[Passage provided]

Case study: Military equipment design 

Military equipment manufacturers have been the target of hacking, with some cyberattacks affecting major international development programmes.

F-35 Lightning II (2007)

The F-35 Lightning II is a fighter aircraft incorporating cutting-edge technology, making it the world’s most advanced fighter. This has led to secrecy surrounding the manufacturing of certain elements of the aircraft. In 2007 a data breach occurred at Lockheed Martin that allowed Chinese hackers to gain access to information around the production of key F-35 components. Hackers are reported to have favoured spear-phishing techniques, which involved accessing email accounts and passwords to breach secure networks.

[/Passage provided]
[Records]

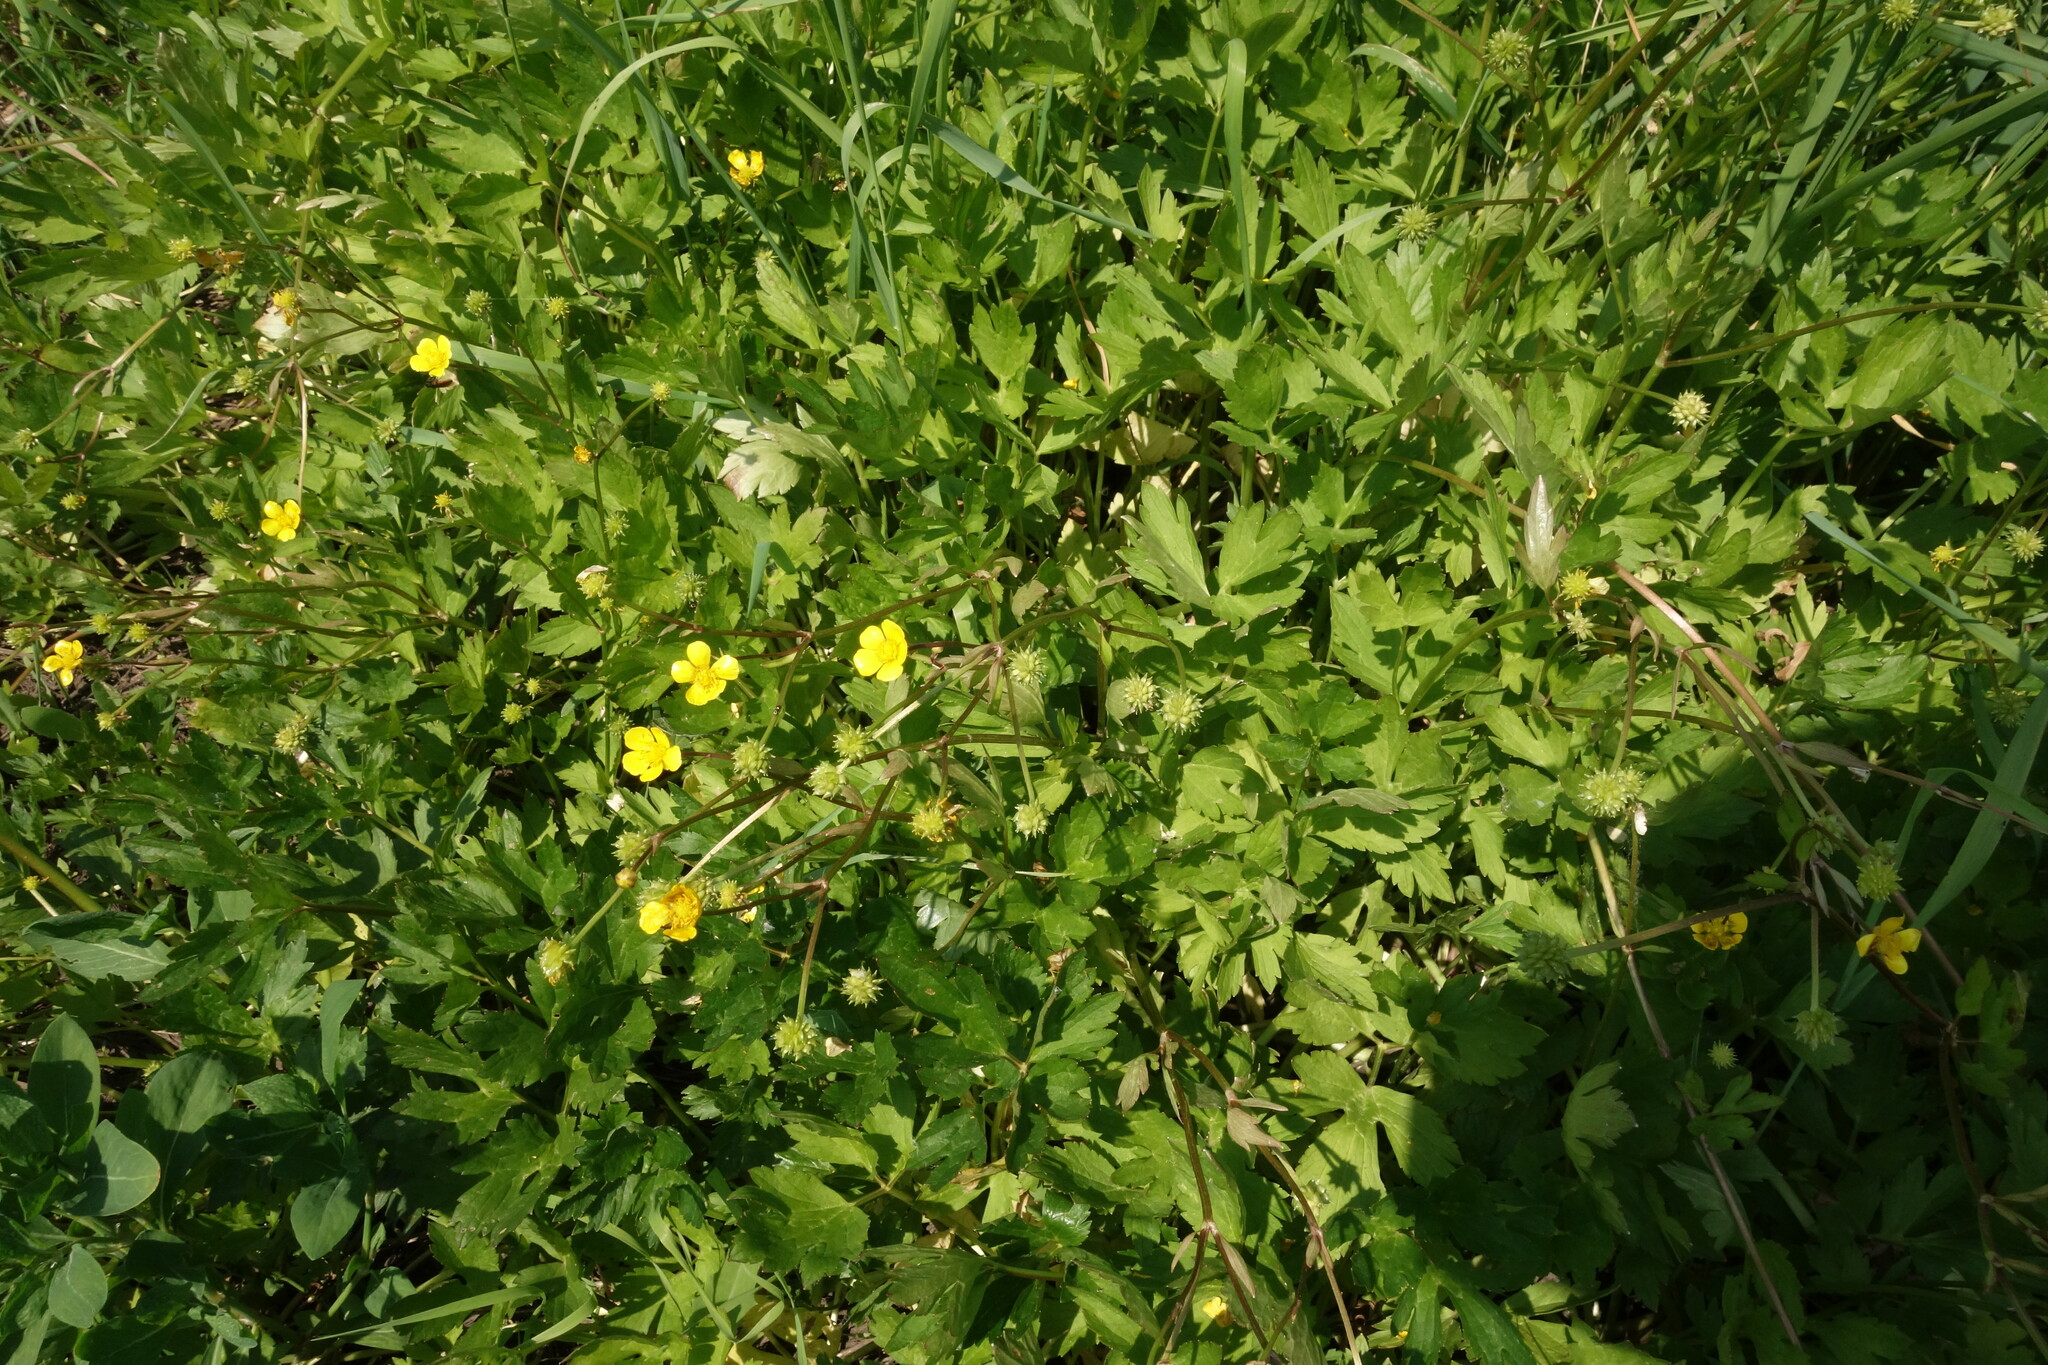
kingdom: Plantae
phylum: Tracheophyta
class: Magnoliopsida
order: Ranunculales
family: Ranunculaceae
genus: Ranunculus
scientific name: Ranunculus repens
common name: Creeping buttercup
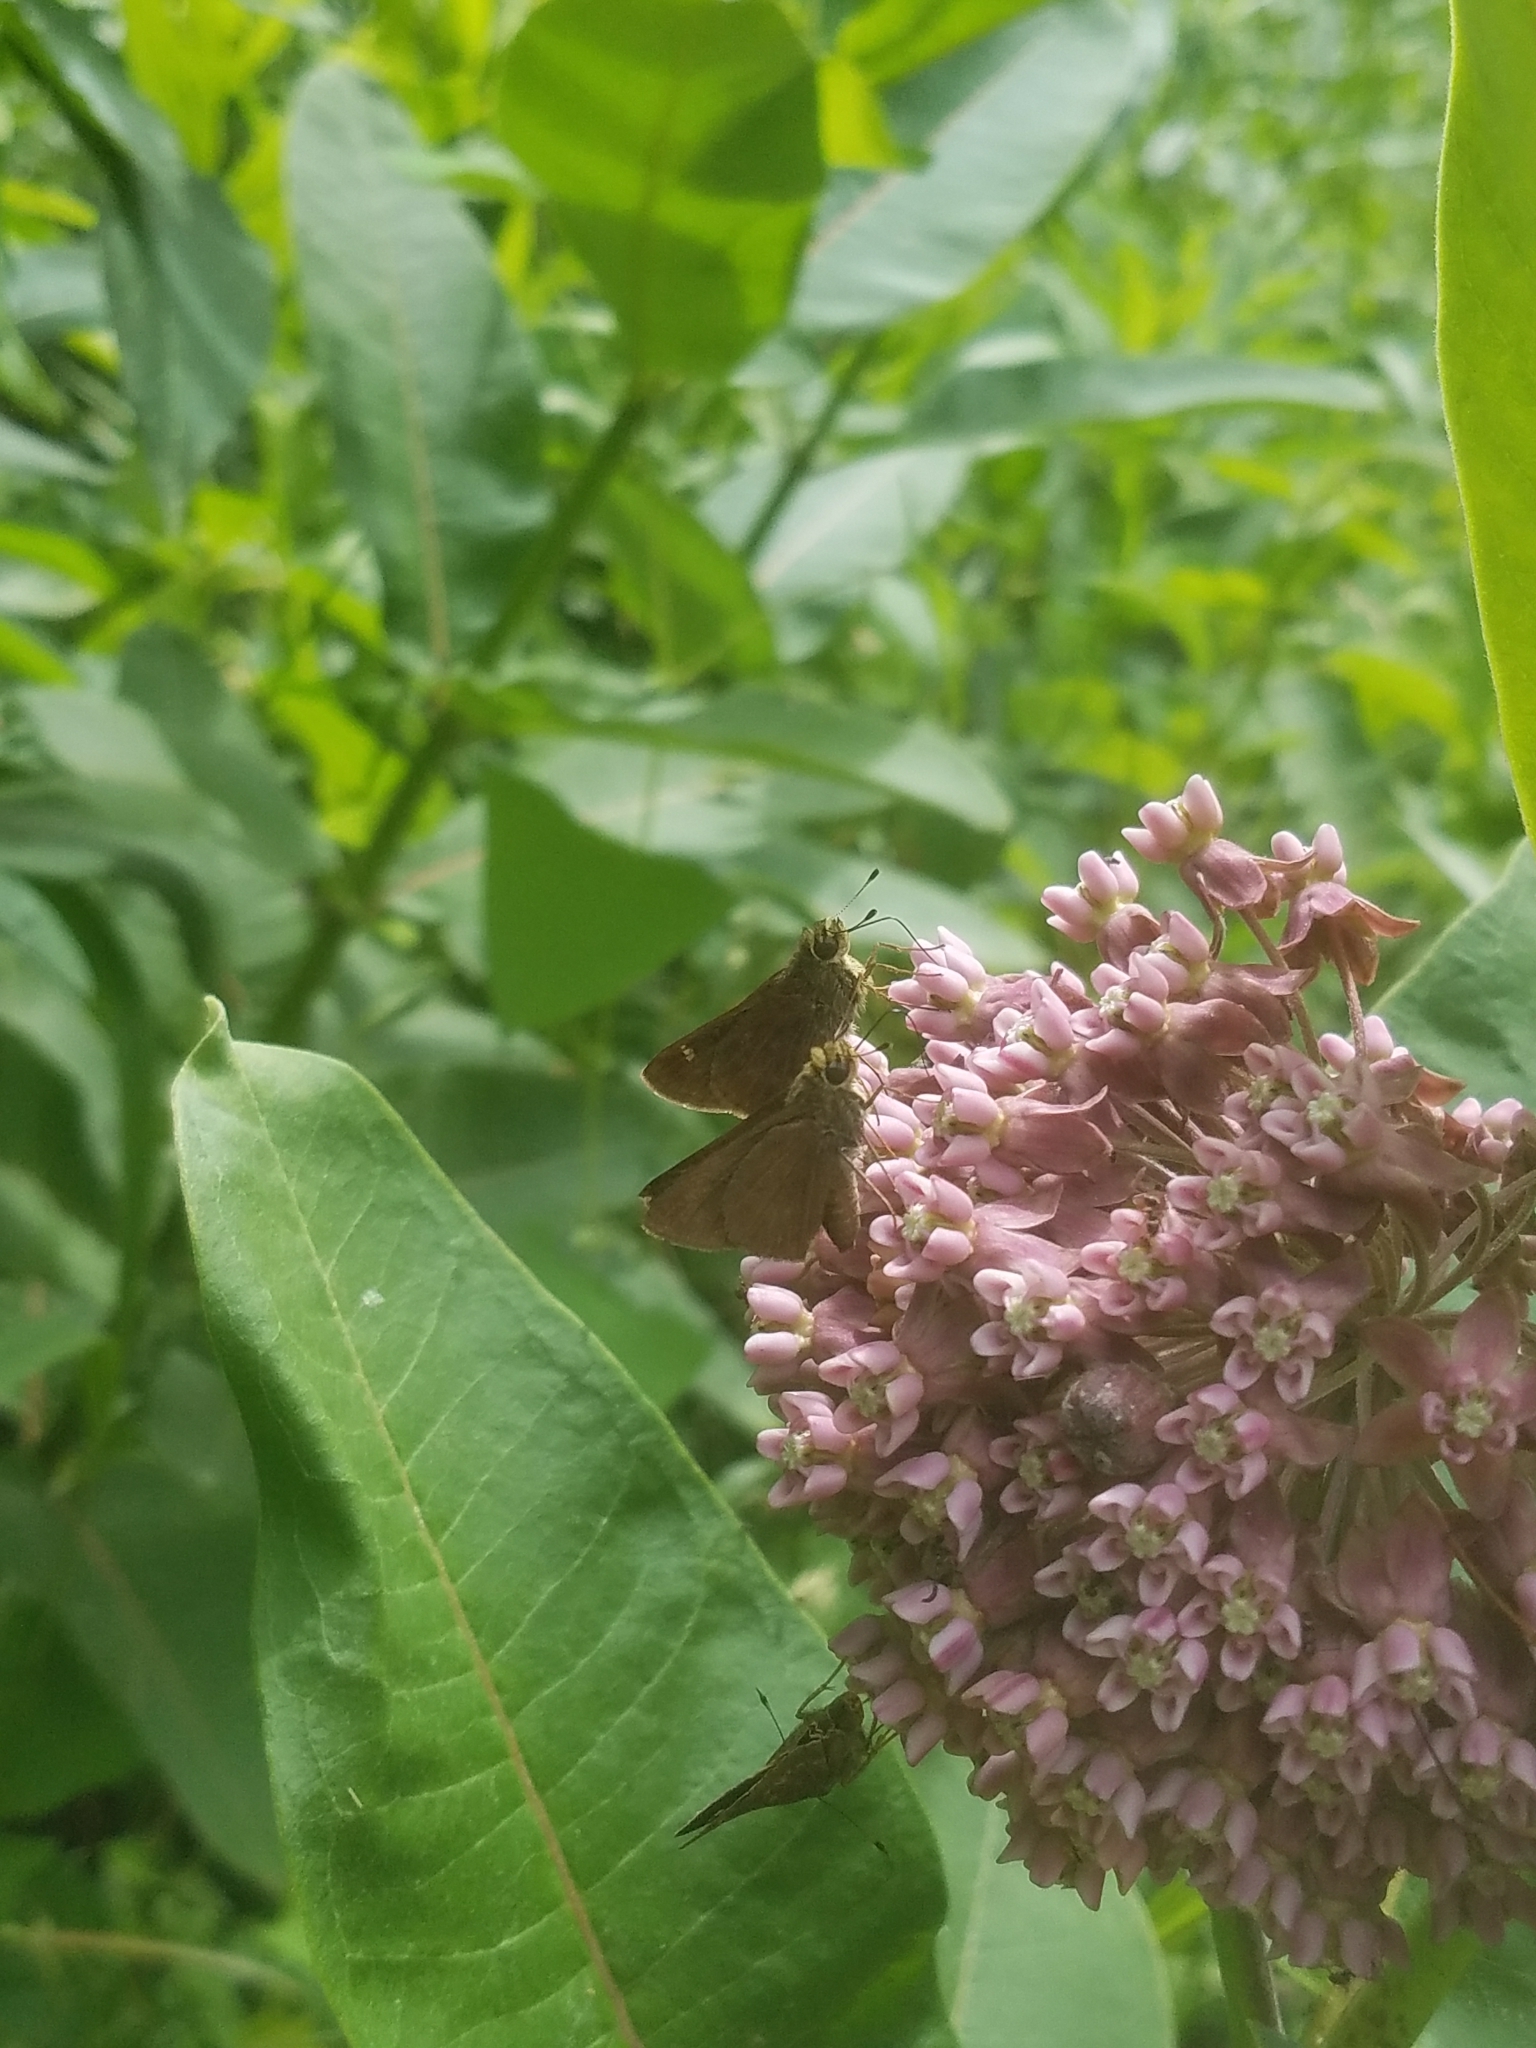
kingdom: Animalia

[/Records]

_Problem description:_
In the case study on military equipment design, which technique were the hackers reported to have favored in the 2007 breach at Lockheed Martin?

_Solution for this exercise:_
Spear-phishing, which involved accessing email accounts and passwords to breach secure networks.